Análise da PEC que cria Instituição Fiscal Independente deve continuar, afirma Renan

O presidente do Senado, Renan Calheiros, afirmou nesta quarta-feira (7) que deve continuar a tramitação da Proposta de Emenda Constitucional (PEC) 83/2015, que cria a Instituição Fiscal Independente (IFI). O substitutivo da matéria, do senador José Serra (PSDB-SP), foi rejeitado com 40 votos a favor e 19 contra na sessão do Senado de terça-feira (6). Eram necessários 49 votos para a aprovação. A PEC original, de autoria de Renan, prevê a criação de um órgão com a atribuição de monitorar e avaliar a política fiscal do governo no âmbito do Congresso Nacional e integra a Agenda Brasil, conjunto de projetos para alavancar o crescimento econômico e aumentar a segurança jurídica. Renan ressaltou que não é praxe do Legislativo a votação de uma PEC sem quórum relevante. Ele ainda pediu desculpas aos senadores por ter se retirando antes do final da sessão da terça-feira para cumprir compromisso de agenda, mesmo garantindo a continuação da apreciação da matéria. – É evidente que nós vamos ter, futuramente, que concluir essa votação, porque foi rejeitado o substitutivo.
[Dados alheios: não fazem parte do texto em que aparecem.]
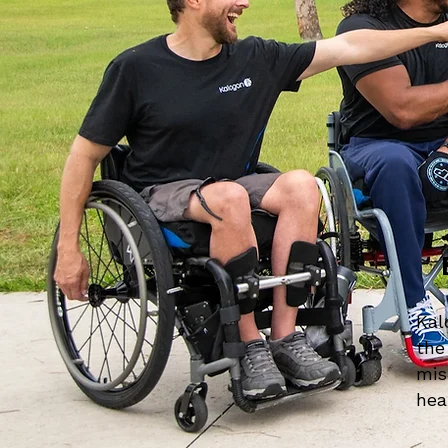
Kal
the
mis
hea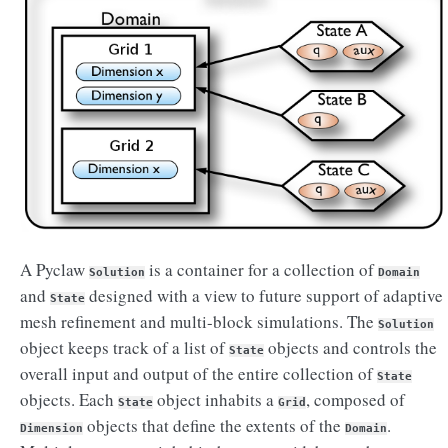
A Pyclaw
is a container for a collection of
Solution
Domain
and
designed with a view to future support of adaptive
State
mesh refinement and multi-block simulations. The
Solution
object keeps track of a list of
objects and controls the
State
overall input and output of the entire collection of
State
objects. Each
object inhabits a
, composed of
State
Grid
objects that define the extents of the
.
Dimension
Domain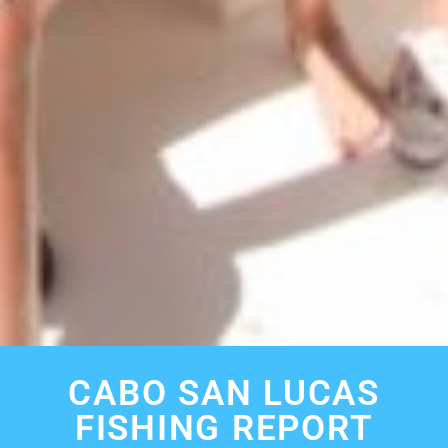
CABO SAN LUCAS
FISHING REPORT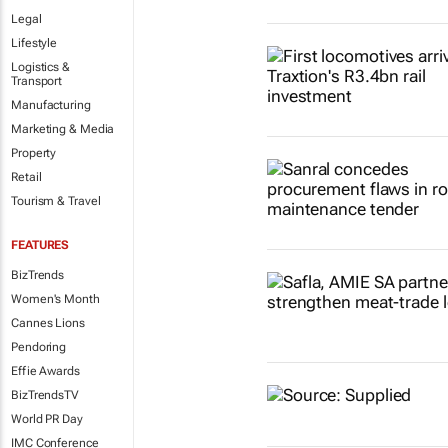
Legal
Lifestyle
Logistics &
Transport
Manufacturing
Marketing & Media
Property
Retail
Tourism & Travel
FEATURES
BizTrends
Women's Month
Cannes Lions
Pendoring
Effie Awards
BizTrendsTV
World PR Day
IMC Conference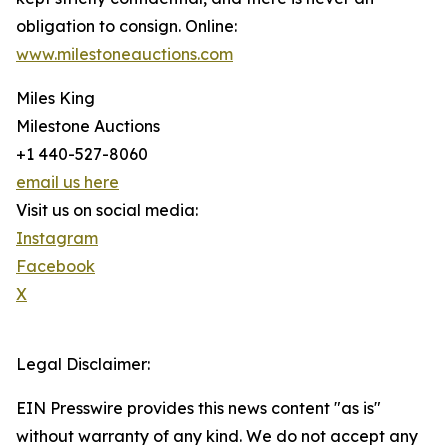
obligation to consign. Online:
www.milestoneauctions.com
Miles King
Milestone Auctions
+1 440-527-8060
email us here
Visit us on social media:
Instagram
Facebook
X
Legal Disclaimer:
EIN Presswire provides this news content "as is"
without warranty of any kind. We do not accept any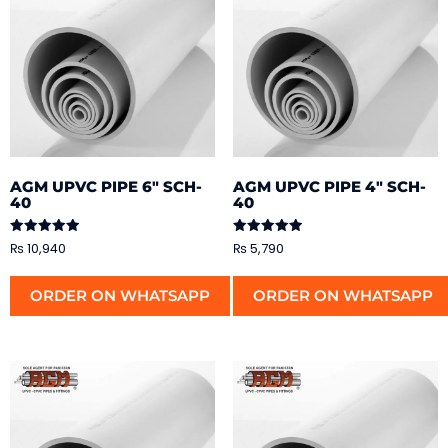
AGM UPVC PIPE 6″ SCH-
AGM UPVC PIPE 4″ SCH-
40
40
Rated
Rated
₨
10,940
₨
5,790
5.00
5.00
out of 5
out of 5
ORDER ON WHATSAPP
ORDER ON WHATSAPP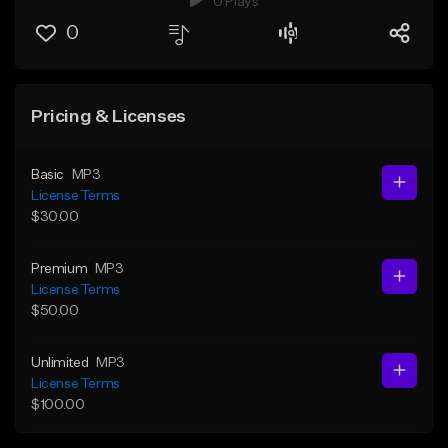
0 Plays
0
Pricing & Licenses
Basic
MP3
License Terms
$30.00
Premium
MP3
License Terms
$50.00
Unlimited
MP3
License Terms
$100.00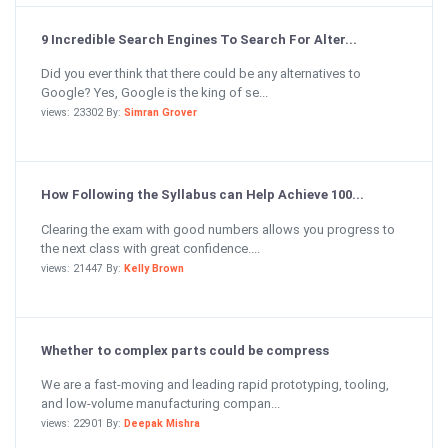
9 Incredible Search Engines To Search For Alter...
Did you ever think that there could be any alternatives to
Google? Yes, Google is the king of se...
views: 23302 By:
Simran Grover
How Following the Syllabus can Help Achieve 100...
Clearing the exam with good numbers allows you progress to
the next class with great confidence....
views: 21447 By:
Kelly Brown
Whether to complex parts could be compress
We are a fast-moving and leading rapid prototyping, tooling,
and low-volume manufacturing compan...
views: 22901 By:
Deepak Mishra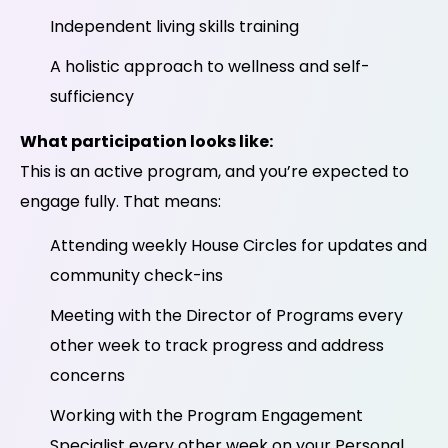
Independent living skills training
A holistic approach to wellness and self-
sufficiency
What participation looks like:
This is an active program, and you’re expected to
engage fully. That means:
Attending weekly House Circles for updates and
community check-ins
Meeting with the Director of Programs every
other week to track progress and address
concerns
Working with the Program Engagement
Specialist every other week on your Personal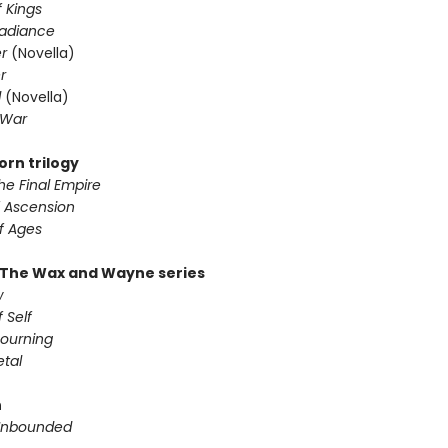
 Kings
Radiance
er
(Novella)
r
d
(Novella)
 War
orn trilogy
he Final Empire
f Ascension
f Ages
 The Wax and Wayne series
w
 Self
ourning
etal
n
Unbounded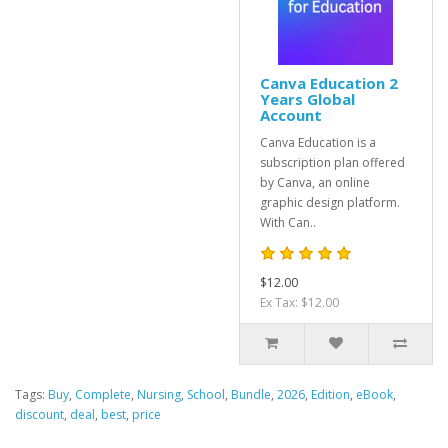
Canva Education 2
Years Global
Account
Canva Education is a
subscription plan offered
by Canva, an online
graphic design platform.
With Can..
$12.00
Ex Tax: $12.00
Tags:
Buy
,
Complete
,
Nursing
,
School
,
Bundle
,
2026
,
Edition
,
eBook
,
discount
,
deal
,
best
,
price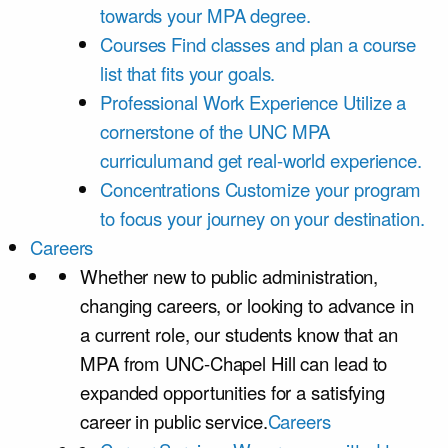
towards your MPA degree.
Courses
Find classes and plan a course
list that fits your goals.
Professional Work Experience
Utilize a
cornerstone of the UNC MPA
curriculumand get real-world experience.
Concentrations
Customize your program
to focus your journey on your destination.
Careers
Whether new to public administration,
changing careers, or looking to advance in
a current role, our students know that an
MPA from UNC-Chapel Hill can lead to
expanded opportunities for a satisfying
career in public service.
Careers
Mas quero, desde logo, declarar aos senadores que não haverá urgência para nós apreciarmos essa matéria no momento delicado da vida nacional que nós estamos enfrentando – afirmou. Para o líder do PT, senador Humberto Costa (PE), o regime de urgência foi justamente o que prejudicou a votação da PEC, em razão de muitos senadores alegarem não conhecer o texto do substitutivo da proposta. – Isso deve servir de lição para que a gente, ao discutir temas tão importantes, faça até o pleno convencimento de todos os parlamentares. Obviamente que o presidente da Casa não tem responsabilidade sobre isso, mas muitas vezes os relatores querem que as coisas corram mais rapidamente do que deveriam – ponderou.